§ **TEXTE À LIRE**:
------------------------------

TikTok, Bruxelles et les urnes : les paradoxes d’une élection – Ingérences et annulations : le feuilleton électoral roumain…
Par Radu Portocala.
« Maintenant, la politique internationale doit avoir des airs de cour de récréation. »
28 novembre – Mon dernier billet pouvait laisser l’impression que je suis un partisan de Calin Georgescu, gagnant du premier tour. Je ne le suis pas. Il est vrai que sa méfiance à l’égard de l’U et de l’OTAN me convient, tout comme sa volonté d’arrêter l’aide roumaine à l’Ukraine. Ces idées ont provoqué l’ire de ceux qui, en Occident, veillent à la correctitude politique – à tel point que des propos qu’il tient et qui sont du domaine de l’insensé ont été ignorés.
Ce qui m’intéressait, c’était la réaction de la presse face à cette victoire – qui, somme toute, n’est pas définitive, puisqu’il s’agit d’une élection à deux tours.
Ce qui s’est passé depuis ma publication me semble bien plus intéressant que les remarques sur le traitement journalistique de l’affaire. M. Georgescu a fait massivement campagne sur TikTok. À une époque pénible, des moyens pénibles. Cette plateforme a été, donc, considérée comme coupable de la victoire d’un indésirable. Par conséquent, il a été demandé au patron de TikTok de venir s’expliquer devant les instances de l’Union européenne. Je ne sais pas s’il répondra à cette convocation, mais la démarche de Bruxelles est bien curieuse.
À Bucarest, il a été demandé que TikTok soit interdit pour toute la période électorale. Je ne suis pas sûr que, techniquement, cela soit possible.
Et toujours à Bucarest, la Cour constitutionnelle a été saisie d’une demande d’annulation du premier tour de l’élection au motif que M. Georgescu a été favorisé par TikTok et que, donc, la plateforme a influencé sur le résultat de l’élection. La Cour statuera lundi.

------------------------------

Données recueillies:

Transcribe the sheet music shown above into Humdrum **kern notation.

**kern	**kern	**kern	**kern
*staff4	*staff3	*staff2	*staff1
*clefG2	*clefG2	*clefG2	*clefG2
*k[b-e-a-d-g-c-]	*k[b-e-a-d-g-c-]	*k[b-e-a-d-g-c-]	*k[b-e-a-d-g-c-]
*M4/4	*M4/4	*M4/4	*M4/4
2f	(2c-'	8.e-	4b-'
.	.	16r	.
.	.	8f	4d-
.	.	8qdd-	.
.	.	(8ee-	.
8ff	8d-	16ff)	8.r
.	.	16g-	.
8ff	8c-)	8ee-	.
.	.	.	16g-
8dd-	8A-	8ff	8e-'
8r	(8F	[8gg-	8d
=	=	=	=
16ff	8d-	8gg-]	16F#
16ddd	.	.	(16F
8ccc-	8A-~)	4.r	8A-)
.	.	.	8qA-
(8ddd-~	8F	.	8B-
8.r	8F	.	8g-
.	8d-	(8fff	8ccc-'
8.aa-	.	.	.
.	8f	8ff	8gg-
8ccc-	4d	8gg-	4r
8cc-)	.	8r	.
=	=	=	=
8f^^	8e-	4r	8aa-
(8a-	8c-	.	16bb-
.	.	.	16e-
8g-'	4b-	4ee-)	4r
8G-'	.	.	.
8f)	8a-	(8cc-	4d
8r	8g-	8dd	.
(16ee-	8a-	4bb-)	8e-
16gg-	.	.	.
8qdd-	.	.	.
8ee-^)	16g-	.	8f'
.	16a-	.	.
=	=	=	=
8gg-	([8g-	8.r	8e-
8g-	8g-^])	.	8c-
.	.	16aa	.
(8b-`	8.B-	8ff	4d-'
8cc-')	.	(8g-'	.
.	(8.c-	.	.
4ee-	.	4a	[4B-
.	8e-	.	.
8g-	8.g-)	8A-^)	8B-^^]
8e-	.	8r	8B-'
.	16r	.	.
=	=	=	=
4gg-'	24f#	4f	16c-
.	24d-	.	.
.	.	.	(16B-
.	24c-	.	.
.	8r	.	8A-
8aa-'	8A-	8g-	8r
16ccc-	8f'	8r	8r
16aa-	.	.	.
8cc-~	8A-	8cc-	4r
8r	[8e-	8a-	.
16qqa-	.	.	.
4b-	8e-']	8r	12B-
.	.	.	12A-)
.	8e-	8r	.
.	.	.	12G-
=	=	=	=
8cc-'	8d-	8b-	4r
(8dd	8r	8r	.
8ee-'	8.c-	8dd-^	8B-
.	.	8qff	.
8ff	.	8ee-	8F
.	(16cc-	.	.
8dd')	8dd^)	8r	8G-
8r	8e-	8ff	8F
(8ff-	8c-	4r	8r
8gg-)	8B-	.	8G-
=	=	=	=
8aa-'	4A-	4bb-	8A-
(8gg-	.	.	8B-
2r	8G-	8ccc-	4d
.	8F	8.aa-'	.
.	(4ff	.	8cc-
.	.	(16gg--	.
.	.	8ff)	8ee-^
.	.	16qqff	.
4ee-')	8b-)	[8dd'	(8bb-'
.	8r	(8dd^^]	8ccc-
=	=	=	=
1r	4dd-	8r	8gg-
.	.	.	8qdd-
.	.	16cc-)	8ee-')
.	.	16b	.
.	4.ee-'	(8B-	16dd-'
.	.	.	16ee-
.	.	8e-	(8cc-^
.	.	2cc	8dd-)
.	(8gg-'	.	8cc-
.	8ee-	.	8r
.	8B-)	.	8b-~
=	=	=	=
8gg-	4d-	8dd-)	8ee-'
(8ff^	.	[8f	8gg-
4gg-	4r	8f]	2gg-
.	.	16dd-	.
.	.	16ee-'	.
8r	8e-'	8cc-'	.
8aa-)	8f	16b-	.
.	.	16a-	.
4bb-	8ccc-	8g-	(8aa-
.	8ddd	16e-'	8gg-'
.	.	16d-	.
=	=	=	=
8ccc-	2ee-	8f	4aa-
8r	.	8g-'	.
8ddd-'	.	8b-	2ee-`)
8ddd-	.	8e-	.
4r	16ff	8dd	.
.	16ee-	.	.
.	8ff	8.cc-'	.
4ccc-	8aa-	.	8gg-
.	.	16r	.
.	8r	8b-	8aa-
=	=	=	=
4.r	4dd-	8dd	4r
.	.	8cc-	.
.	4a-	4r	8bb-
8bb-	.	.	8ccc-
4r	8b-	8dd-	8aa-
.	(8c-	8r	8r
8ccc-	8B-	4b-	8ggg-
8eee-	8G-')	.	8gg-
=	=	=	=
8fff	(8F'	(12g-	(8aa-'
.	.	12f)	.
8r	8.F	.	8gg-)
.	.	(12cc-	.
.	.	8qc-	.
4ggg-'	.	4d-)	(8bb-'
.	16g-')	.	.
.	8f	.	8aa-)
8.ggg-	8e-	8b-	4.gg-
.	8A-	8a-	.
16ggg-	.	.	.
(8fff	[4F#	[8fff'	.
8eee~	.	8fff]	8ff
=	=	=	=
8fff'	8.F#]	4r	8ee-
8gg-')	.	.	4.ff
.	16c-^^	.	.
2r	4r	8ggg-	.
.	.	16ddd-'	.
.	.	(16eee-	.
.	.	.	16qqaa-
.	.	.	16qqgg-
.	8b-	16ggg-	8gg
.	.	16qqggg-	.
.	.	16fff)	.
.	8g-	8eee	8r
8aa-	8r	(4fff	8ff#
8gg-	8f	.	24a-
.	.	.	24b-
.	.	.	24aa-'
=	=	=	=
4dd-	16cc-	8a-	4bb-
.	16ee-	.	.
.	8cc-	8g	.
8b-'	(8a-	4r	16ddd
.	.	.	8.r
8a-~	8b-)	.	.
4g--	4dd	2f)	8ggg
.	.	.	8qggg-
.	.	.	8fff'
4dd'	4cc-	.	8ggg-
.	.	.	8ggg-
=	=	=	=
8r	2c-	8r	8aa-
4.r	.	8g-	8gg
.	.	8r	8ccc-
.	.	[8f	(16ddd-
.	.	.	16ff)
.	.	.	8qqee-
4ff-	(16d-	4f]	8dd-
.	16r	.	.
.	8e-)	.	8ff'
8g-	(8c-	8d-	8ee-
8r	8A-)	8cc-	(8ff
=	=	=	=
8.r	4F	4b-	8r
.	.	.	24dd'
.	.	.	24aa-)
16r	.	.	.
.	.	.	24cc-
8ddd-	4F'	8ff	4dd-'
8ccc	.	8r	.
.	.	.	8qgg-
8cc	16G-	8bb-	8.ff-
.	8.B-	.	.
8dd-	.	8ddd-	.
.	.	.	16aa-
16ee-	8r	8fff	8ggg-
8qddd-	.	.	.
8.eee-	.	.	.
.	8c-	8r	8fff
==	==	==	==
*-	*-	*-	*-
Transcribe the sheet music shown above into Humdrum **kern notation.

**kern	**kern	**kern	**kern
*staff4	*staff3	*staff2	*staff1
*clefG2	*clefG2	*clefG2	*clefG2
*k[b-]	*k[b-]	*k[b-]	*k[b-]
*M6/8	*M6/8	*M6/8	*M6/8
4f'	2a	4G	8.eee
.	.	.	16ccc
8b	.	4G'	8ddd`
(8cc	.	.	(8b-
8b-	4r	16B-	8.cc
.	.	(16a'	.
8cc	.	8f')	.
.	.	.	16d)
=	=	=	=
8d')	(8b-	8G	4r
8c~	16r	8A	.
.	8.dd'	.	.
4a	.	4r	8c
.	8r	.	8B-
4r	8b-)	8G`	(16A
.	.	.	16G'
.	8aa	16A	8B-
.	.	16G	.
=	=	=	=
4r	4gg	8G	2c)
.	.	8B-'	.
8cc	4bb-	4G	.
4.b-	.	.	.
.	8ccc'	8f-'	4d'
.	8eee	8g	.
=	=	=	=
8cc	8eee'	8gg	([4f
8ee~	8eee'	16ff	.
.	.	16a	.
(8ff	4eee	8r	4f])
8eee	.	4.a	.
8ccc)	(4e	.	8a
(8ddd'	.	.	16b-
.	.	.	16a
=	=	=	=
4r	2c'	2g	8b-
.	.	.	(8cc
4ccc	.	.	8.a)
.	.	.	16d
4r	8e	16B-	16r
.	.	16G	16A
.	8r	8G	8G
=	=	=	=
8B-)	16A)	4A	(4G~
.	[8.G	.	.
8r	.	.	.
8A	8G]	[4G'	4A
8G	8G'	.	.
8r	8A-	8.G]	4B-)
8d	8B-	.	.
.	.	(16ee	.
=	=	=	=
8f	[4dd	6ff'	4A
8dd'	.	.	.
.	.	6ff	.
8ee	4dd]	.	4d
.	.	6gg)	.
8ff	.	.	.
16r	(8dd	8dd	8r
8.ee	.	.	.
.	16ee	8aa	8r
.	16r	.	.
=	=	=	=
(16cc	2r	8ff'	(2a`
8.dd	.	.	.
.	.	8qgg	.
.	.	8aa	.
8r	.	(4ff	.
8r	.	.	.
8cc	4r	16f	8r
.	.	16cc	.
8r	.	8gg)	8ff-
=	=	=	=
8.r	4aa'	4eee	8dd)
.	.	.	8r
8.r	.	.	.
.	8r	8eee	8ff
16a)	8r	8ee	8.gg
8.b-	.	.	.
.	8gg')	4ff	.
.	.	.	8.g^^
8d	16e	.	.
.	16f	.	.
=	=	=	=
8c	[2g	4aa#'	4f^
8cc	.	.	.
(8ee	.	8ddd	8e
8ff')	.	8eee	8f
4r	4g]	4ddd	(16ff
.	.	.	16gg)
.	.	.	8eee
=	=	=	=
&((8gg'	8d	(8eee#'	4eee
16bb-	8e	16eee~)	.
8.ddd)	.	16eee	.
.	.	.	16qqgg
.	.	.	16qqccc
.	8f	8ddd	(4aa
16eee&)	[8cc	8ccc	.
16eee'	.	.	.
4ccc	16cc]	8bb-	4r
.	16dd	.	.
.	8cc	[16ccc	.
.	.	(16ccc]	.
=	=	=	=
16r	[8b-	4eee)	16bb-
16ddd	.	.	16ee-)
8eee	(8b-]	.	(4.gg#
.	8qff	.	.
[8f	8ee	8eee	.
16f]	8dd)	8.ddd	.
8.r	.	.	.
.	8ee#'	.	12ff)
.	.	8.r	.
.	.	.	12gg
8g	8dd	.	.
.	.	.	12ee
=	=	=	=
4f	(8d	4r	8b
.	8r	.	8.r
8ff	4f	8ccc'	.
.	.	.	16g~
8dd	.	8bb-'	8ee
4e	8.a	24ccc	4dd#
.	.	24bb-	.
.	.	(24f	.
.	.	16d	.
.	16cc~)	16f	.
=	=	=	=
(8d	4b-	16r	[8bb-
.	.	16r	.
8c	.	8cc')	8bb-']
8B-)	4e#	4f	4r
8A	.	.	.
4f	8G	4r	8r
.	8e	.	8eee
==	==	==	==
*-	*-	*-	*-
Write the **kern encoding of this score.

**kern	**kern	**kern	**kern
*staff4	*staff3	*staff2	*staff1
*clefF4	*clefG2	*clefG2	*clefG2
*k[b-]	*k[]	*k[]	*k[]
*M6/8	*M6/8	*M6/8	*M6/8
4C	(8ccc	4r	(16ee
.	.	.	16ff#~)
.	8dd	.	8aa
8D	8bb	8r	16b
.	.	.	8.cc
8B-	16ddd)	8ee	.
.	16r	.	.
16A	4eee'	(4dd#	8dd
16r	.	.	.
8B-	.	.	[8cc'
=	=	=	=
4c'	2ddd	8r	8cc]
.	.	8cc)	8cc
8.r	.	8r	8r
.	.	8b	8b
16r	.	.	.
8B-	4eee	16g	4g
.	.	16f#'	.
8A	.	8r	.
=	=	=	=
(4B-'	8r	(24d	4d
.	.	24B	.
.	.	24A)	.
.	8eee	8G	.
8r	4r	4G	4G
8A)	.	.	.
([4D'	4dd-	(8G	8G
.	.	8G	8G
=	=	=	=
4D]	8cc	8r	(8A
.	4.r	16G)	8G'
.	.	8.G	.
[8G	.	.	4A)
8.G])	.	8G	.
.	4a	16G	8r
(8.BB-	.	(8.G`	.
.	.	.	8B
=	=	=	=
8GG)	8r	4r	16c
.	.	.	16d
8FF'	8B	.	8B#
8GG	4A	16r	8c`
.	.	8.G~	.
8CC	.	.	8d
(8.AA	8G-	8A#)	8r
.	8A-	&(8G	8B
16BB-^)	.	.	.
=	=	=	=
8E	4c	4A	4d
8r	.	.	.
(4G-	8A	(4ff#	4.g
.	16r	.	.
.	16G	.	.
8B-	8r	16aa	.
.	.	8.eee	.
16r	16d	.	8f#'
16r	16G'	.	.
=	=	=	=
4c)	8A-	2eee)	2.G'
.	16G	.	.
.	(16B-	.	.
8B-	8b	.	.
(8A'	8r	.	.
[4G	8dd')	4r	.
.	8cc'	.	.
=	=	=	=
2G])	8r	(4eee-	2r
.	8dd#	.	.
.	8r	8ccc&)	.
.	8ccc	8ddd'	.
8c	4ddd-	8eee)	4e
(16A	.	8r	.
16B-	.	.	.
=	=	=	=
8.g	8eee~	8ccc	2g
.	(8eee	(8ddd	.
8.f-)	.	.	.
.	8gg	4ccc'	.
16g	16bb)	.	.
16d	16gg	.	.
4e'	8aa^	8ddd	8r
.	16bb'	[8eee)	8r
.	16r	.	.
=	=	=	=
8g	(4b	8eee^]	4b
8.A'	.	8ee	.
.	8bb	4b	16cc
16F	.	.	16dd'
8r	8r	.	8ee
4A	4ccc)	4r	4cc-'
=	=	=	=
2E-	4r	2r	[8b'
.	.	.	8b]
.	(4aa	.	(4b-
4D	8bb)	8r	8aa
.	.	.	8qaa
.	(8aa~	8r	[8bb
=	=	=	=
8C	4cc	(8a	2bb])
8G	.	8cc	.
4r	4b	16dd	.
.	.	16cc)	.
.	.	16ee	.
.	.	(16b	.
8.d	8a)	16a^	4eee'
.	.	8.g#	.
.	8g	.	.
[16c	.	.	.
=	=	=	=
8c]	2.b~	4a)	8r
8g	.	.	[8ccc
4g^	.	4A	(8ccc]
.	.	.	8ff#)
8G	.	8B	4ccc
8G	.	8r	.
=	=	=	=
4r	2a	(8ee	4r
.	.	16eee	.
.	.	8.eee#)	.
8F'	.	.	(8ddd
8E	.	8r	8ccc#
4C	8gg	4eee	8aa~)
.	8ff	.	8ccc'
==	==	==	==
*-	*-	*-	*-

------------------------------

§ **EXERCICES À RÉSOUDRE**:
a) Dites si chacune de ces affirmations correspond au texte sur l'élection roumaine : (i) l'auteur se déclare partisan de Calin Georgescu ; (ii) Calin Georgescu a fait massivement campagne sur TikTok ; (iii) la Cour constitutionnelle a déjà annulé le premier tour. Répondez par oui ou par non et citez à l'identique les mots du texte qui tranchent.
b) Recopiez le passage du texte sur l'élection roumaine qui commence à « 28 novembre – » et va jusqu'à « à deux tours. » inclus.
c) Poursuivez le texte sur l'élection roumaine à partir de sa dernière phrase.
Ces données n'ont aucun rapport avec le texte sur l'élection roumaine.

§ **CORRIGÉ**:
a)
(i) Non : « Je ne le suis pas. »
(ii) Oui : « M. Georgescu a fait massivement campagne sur TikTok. »
(iii) Non : « La Cour statuera lundi. »

b)
28 novembre – Mon dernier billet pouvait laisser l’impression que je suis un partisan de Calin Georgescu, gagnant du premier tour. Je ne le suis pas. Il est vrai que sa méfiance à l’égard de l’U et de l’OTAN me convient, tout comme sa volonté d’arrêter l’aide roumaine à l’Ukraine. Ces idées ont provoqué l’ire de ceux qui, en Occident, veillent à la correctitude politique – à tel point que des propos qu’il tient et qui sont du domaine de l’insensé ont été ignorés.
Ce qui m’intéressait, c’était la réaction de la presse face à cette victoire – qui, somme toute, n’est pas définitive, puisqu’il s’agit d’une élection à deux tours.

c)
29 novembre – Il me faut revenir sur cette affaire électorale qui agite la Roumanie. Affaire de plus en plus compliquée, qui fait surgir de nouvelles questions.
J’ai reçu hier soir une très longue liste de propos tenus par Calin Georgescu, propos dont la plupart ne sont pas « complotistes », comme il a été dit, mais tout simplement délirantes. On est en droit, en les lisant, de se poser des questions gênantes sur la santé mentale du candidat. Et il n’y a ici aucune exagération, aucun parti pris.
Quand quelqu’un dit : « Christ est ressuscité pour que le peuple roumain devienne le phare de l’humanité » ou « La neutralité de la Roumanie est inscrite dans les étoiles qui veillent sur ce peuple » ou « Les boissons gazeuses contiennent des nano-chips qui annihilent la pensée des Roumains » parmi des dizaines d’autres du même acabit, la question s’impose.
Les Roumains auraient-ils, donc, voté pour un exalté ? Dans l’état d’inculture politique dans lequel ils se trouvent, c’est une hypothèse qu’on ne peut exclure. Mais on peut également se dire qu’ils ont voté pour quelqu’un qui leur a dit que l’UE et l’OTAN ne leur sont pas vraiment favorables, qu’ils sont traités, dans ces institutions, comme des citoyens de troisième zone, que leur souveraineté est bafouée, et que la continuation obstinée de la guerre en Ukraine leur est nuisible. Dans ces domaines, il n’est pas absurde de le suivre. Et il va de soi que c’est pour cela que Bruxelles lui en veut.
A-t-il une double personnalité ? Ce ne serait pas rassurant.
Par ailleurs, sa contre-candidate au deuxième tour est une obsédée du progressisme neo-marxiste, une militante acharnée du LGBT-isme et, sans doute, une grande adepte des idées de Davos.
Pour l’instant, la Cour constitutionnelle a demandé que les voix soient recomptées en 24 heures. Ce qui est matériellement impossible puisque les bulletins ne sont plus dans les bureaux de vote mais centralisés par centaines de milliers dans les départements.
L’issue probable est l’annulation du premier tour de l’élection. Mais, à moins d’interdire à Calin Georgescu de se représenter – ce qui pourrait mener à une révolte -, il est normal de s’attendre, lorsqu’on votera de nouveau, à un score au moins aussi bon en sa faveur.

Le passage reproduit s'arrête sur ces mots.